Brief Fact Summary. A school district mandated urinalysis drug tests for students in extracurricular activities.
Synopsis of Rule of Law. “In the context of safety and administrative regulations, a search unsupported by probable cause may be reasonable” if there are “special needs” that “make the warrant and probable-cause requirement impracticable.”
Issue. Whether a school policy that requires drug testing for extracurricular activities is constitutional.

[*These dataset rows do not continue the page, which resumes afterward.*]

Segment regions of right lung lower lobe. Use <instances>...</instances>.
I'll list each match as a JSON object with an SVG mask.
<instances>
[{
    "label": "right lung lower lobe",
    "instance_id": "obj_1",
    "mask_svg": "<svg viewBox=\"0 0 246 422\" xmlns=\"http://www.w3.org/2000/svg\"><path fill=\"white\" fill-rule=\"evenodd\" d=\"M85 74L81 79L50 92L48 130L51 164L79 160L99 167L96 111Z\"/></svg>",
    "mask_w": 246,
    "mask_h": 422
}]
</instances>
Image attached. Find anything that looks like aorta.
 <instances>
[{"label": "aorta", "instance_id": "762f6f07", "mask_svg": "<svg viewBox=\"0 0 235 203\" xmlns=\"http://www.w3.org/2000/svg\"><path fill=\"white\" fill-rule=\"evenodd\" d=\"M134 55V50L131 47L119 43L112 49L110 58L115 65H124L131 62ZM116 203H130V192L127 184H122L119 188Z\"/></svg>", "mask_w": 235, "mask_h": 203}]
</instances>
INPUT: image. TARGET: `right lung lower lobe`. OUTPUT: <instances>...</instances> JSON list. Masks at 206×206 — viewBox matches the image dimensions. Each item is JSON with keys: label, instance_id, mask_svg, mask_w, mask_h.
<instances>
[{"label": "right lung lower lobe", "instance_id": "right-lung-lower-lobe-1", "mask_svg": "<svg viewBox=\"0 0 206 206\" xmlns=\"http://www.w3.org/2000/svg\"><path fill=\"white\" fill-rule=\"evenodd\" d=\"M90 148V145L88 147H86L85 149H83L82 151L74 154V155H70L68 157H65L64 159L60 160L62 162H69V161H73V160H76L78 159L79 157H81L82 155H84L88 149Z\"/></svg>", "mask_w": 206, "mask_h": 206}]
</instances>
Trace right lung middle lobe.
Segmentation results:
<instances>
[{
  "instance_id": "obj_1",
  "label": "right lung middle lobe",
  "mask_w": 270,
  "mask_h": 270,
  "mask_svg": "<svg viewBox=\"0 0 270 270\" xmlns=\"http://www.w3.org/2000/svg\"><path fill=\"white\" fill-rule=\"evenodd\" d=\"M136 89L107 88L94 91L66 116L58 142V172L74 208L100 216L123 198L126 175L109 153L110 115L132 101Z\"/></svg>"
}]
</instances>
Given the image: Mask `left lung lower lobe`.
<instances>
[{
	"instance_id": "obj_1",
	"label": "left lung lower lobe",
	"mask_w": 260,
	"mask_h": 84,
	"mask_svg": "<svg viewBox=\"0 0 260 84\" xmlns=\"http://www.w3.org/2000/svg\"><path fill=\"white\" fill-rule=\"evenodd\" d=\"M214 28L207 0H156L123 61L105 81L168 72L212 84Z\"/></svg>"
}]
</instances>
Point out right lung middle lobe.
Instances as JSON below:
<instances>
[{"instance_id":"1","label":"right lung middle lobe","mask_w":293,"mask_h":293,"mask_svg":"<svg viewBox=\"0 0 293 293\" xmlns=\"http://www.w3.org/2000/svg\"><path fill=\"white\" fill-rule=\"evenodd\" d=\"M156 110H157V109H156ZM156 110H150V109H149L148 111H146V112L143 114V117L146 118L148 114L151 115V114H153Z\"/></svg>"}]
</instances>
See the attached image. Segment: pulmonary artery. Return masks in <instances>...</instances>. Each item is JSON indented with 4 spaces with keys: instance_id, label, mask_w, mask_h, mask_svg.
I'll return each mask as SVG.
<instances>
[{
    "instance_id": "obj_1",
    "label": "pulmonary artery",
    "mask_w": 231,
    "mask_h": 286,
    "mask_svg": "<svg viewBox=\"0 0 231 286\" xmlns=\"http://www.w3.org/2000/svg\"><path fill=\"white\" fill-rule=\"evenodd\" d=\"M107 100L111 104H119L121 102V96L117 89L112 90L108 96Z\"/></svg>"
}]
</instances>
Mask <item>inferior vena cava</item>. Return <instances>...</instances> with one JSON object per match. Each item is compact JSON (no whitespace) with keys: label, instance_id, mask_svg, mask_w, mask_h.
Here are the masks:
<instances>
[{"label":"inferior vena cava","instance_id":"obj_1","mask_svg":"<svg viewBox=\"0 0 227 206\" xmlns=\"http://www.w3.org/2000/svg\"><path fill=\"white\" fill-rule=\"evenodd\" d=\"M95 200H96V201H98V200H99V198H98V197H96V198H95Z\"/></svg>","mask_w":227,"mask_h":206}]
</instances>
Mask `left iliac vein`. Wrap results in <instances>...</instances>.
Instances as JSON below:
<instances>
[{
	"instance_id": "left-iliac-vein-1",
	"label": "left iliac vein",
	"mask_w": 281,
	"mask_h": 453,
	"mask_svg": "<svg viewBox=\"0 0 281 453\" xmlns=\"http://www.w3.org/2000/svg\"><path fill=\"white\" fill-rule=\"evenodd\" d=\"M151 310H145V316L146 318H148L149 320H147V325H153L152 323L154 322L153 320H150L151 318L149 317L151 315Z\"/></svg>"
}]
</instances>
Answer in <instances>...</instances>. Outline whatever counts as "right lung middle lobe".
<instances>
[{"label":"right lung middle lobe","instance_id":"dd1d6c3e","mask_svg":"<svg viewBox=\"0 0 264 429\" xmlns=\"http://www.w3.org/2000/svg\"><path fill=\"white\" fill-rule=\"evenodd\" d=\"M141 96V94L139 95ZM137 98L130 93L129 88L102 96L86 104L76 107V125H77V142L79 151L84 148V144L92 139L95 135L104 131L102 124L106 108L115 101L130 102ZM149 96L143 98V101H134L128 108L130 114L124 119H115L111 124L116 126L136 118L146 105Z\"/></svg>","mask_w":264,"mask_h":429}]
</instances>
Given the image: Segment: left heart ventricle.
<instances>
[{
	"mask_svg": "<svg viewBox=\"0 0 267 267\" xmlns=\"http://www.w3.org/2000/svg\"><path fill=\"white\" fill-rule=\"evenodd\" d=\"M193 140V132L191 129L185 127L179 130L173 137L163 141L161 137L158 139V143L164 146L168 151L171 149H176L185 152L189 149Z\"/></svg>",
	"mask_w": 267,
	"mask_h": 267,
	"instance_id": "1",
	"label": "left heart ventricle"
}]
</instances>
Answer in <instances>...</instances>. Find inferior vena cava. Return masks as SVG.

Held. Yes. Based on the Vernonia standard of special needs, the court found that the students were voluntarily participating in the activities that the urinalysis was insufficiently intrusive and the results sufficiently private, and the concerns about student drug use were sufficiently “immediate” enough to hold the policy constitutional.
Dissent. The dissenting justices argued that drug “risks . . . are present for all schoolchildren,” and so the limit to testing of student in extracurricular activities was counter to the “concern for student health and safety.” Moreover, the extracurricular activities, while voluntary, “are part of the school’s educational program.” Finally, the School had not demonstrated any immediacy of the drug threat.
Concurrence. J. Breyer concurred, but pointed out the urinalysis might be perceived as more intrusive than the court had describe it. However, the policy did not subject the whole school. And the court was right to deny “individualized suspicion” as it would allow the district to search far more broadly than the rule the court adopted.
Discussion. “Schoolchildren do not shed their constitutional rights when they enter the schoolhouse,” their Fourth Amendment rights are different as “the ‘reasonableness’ inquiry cannot disregard the schools custodial and tutelary responsibility for children.”